Dr. Candace Steele Flippin is a research fellow at Case Western Reserve University. She researches the multigenerational workplace and enhancing the leadership development of women. In addition, Dr. Steele Flippin is also the author of both Generation Z in the Workplace and Millennials in the Workplace.
“Values are principles or standards of behavior that we hold to be important. Generational values are shaped by the events that took place during when and where we were growing up. That is why Baby Boomers and Millennials often value different things in life and at work.”
Millennials in the Workplace
For Millennials in the Workplace, Dr. Steele Flippin used an independent research organization. To interview employed college students and graduates. The sample was comprised of a broad range of job roles/levels from assistant to CEO and included participants from the nonprofit, for-profit, government, and academic sectors.
It’s important to realize that, in her findings, Dr. Steele Flippin discovered some similarities between female Baby Boomers and Millennial professionals.
For example, both generations ranked the following
- Doing well in their current role.
- Making more money.
- Work-life balance.
Millennial women expect their supervisors to provide feedback and advice on their performance.
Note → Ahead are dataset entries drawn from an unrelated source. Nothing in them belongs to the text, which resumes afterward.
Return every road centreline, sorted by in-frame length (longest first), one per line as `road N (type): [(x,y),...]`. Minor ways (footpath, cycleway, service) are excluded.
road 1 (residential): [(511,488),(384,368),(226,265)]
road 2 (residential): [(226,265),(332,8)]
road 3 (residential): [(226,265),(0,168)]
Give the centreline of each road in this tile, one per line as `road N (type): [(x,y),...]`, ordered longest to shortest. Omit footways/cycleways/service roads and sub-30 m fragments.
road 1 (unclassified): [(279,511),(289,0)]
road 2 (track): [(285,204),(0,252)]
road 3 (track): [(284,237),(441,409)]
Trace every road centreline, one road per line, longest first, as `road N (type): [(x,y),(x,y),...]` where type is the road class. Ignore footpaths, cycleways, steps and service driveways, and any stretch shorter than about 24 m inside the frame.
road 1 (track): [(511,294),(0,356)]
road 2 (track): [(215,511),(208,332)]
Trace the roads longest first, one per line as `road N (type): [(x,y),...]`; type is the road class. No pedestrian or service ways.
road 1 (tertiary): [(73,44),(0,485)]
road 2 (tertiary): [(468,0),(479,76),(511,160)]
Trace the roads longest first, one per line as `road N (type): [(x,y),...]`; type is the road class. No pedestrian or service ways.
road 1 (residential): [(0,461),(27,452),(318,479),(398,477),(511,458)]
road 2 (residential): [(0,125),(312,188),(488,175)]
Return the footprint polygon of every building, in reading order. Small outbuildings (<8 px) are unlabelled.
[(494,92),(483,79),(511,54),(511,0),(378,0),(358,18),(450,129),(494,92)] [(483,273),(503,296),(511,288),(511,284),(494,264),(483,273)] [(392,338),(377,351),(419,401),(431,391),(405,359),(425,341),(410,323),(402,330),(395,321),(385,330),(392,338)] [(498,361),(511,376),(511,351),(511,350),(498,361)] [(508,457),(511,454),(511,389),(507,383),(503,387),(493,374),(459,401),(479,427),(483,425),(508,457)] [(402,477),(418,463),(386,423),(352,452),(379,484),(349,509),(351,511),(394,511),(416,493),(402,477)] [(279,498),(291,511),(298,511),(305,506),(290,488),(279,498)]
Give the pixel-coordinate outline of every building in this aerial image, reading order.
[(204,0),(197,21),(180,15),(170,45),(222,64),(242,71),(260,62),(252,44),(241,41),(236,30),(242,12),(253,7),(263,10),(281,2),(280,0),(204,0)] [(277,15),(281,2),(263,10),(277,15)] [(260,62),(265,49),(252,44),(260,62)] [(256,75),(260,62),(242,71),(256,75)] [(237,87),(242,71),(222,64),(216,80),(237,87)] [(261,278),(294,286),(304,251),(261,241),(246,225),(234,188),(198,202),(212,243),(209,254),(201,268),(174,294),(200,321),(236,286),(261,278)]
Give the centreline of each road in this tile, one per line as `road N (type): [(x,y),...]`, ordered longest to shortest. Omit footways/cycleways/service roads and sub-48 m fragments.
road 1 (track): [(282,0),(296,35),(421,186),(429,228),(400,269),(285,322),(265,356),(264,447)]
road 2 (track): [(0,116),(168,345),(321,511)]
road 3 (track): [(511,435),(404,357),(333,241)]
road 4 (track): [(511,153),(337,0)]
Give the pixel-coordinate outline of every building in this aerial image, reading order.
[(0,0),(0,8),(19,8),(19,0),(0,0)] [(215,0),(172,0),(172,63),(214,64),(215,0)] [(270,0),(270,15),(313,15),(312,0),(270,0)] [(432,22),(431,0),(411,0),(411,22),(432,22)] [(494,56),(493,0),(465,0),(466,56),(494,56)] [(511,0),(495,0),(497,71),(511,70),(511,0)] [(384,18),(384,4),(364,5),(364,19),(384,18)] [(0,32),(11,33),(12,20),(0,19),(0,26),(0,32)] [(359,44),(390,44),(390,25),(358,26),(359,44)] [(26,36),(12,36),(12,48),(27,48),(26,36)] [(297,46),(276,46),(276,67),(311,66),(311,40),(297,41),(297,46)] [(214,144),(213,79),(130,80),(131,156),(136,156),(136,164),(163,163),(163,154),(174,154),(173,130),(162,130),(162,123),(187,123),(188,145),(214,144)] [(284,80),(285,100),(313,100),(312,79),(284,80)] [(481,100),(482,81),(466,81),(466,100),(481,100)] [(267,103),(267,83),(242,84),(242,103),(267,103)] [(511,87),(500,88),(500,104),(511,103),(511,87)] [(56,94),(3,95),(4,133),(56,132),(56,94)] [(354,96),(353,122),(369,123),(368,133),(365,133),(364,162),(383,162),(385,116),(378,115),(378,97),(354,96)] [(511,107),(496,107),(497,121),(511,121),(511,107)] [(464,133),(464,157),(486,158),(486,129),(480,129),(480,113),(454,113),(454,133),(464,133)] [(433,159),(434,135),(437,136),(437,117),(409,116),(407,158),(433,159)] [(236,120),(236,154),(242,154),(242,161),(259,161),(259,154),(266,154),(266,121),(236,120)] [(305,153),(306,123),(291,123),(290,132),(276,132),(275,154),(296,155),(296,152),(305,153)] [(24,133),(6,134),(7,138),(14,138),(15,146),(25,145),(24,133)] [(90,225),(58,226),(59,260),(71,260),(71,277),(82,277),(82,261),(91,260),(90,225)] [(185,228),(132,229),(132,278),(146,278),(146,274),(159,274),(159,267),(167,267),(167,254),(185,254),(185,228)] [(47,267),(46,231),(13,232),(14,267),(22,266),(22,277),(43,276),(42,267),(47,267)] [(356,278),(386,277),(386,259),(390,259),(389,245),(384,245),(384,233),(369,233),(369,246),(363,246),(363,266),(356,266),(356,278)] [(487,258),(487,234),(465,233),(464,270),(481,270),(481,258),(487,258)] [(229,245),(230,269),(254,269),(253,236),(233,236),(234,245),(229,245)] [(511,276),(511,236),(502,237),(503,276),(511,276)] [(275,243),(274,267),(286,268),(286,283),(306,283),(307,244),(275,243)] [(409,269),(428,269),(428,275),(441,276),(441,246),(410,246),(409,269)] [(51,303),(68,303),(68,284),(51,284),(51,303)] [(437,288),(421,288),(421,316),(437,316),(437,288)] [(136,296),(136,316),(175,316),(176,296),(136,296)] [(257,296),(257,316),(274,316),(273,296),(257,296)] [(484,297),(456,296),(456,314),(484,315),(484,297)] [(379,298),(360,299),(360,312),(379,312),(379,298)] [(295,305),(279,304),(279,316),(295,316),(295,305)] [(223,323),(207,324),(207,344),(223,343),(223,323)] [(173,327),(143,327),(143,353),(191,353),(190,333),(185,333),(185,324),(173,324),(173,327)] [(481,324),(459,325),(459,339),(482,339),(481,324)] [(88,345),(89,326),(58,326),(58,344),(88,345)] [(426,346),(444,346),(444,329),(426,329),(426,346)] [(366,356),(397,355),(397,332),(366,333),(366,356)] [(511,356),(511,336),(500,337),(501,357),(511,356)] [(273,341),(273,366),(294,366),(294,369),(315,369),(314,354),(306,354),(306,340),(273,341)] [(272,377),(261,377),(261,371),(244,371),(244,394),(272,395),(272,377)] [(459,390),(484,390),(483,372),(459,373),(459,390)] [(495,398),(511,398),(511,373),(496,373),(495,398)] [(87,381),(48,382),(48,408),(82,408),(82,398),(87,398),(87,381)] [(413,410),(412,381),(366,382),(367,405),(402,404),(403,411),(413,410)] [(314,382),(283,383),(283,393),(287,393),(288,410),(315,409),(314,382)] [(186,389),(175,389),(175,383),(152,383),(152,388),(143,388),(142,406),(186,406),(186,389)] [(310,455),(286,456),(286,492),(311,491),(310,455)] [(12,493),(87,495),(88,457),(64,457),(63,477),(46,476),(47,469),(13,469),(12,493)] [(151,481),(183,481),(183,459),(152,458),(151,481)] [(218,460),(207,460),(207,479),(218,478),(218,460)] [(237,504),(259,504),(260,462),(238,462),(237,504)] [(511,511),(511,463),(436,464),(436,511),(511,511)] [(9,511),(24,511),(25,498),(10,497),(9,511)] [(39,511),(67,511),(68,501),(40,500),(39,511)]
This is to ensure that they are recognized for their accomplishments.
In addition, Dr. Steele Flippin believes generational values matter in the workplace. Because they frame how professionals show up for and what they expect when they come to work.
Dr. Steele also believes the uncertainty of societal events made Baby Boomer professionals embrace stability. In turn being loyal to the same organization.
In contrast, many Millennial female professionals can’t seem to embrace the stability a workplace can provide.
Lastly, as a youth, violence entered Millennial safe spaces such as schools and social settings like malls and movie theaters. And still, the generational values of these working women are again being questioned. Hence, this is due to student debt, gender wage gaps, under-employment, the Great Recession. And the amplification of underlying voices and opinions through social media.